Informazioni:
Non era assolutamente nostra intenzione aprire una via nuova (e probabilmente
neanche l'abbiamo aperta), a maggior ragione sulla parete nord delle Courtes !
Comunque è stato un bellissimo viaggio e 2 sono gli errori che ci hanno permesso
di farlo: primo, scarso studio della via la sera prima col binocolo dal rifugio,
secondo non aver portato la relazione della parete.
Partiamo alle 2.30 dal Ref. Argentiere per fare la Via degli Austriaci (D+, III,
1). Nessuna traccia presente fino alla crepaccia, saliamo dritti il pendio di
neve iniziale a 55°, si viaggia in conserva, troppa neve, prima a sx poi a dx
come da relazione "in testa" e fino alla costola rocciosa. Non vedo il passaggio
che riparte sulla sx e continuo ad attraversare sulla dx. A sx comunque tanta
neve con impossibilità di assicurarsi. Ci ritroviamo sulla Via degli Svizzeri (TD-,
IV, 3), una splendida cascata di ghiaccio davanti a noi, si può finalmente
mettere qualche chiodo. Saliamo soddisfatti per tre tiri, il ghiaccio, dove c'è
è morbido. Arriviamo sotto le rocce. Se attraversiamo dove va la Via degli
Svizzeri dobbiamo attraversare delle placche con ghiaccio sottile e bagnato.

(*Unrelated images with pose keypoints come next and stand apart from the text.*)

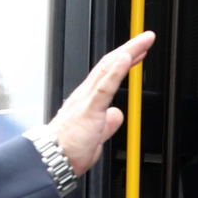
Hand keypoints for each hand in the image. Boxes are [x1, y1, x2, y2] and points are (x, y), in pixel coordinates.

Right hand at [48, 31, 155, 174]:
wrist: (51, 159)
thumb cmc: (67, 150)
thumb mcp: (96, 137)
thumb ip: (107, 125)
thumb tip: (116, 116)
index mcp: (87, 100)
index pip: (108, 74)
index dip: (123, 61)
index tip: (137, 53)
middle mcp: (86, 95)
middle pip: (109, 65)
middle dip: (129, 50)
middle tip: (146, 37)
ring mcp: (86, 100)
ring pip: (108, 69)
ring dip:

Decidiamo di forzare dritti per un couloir di misto (IV, 4) e quindi placche
ghiacciate fino ad un couloir nevoso. Si prosegue ma il couloir ci porta
inesorabilmente verso la cresta NW. Saliamo quindi verso sinistra per una
goulotte di ghiaccio esile (50m, 4+) e sassi instabili. fino ad una placca
nevosa che porta in cresta. Qui percorriamo la cresta ghiacciata che sale dalla
NW e finalmente siamo in vetta ! Sono le 20.00 Ci affrettiamo prima del buio a
trovare la discesa per la Nord-Est. Una volta trovata, a cavalcioni sulla cresta
mangiamo qualcosa al tramonto e quindi col buio scendiamo con calma i 1000 metri
di dislivello che ci separano dal rifugio. Ci arriviamo alle 2, dopo quasi un
giro dell'orologio !! Al rifugio mangiamo qualcosa e due che stavano facendo
colazione prima di partire ci chiedono dove stavamo andando. A dormire, no ?
Perché l'abbiamo chiamata Via dei Bulgari ? Andate a vedere su
www.bulgariclimbing.com Eppoi
esisteva quella degli Svizzeri, degli Austriaci, ci stava bene.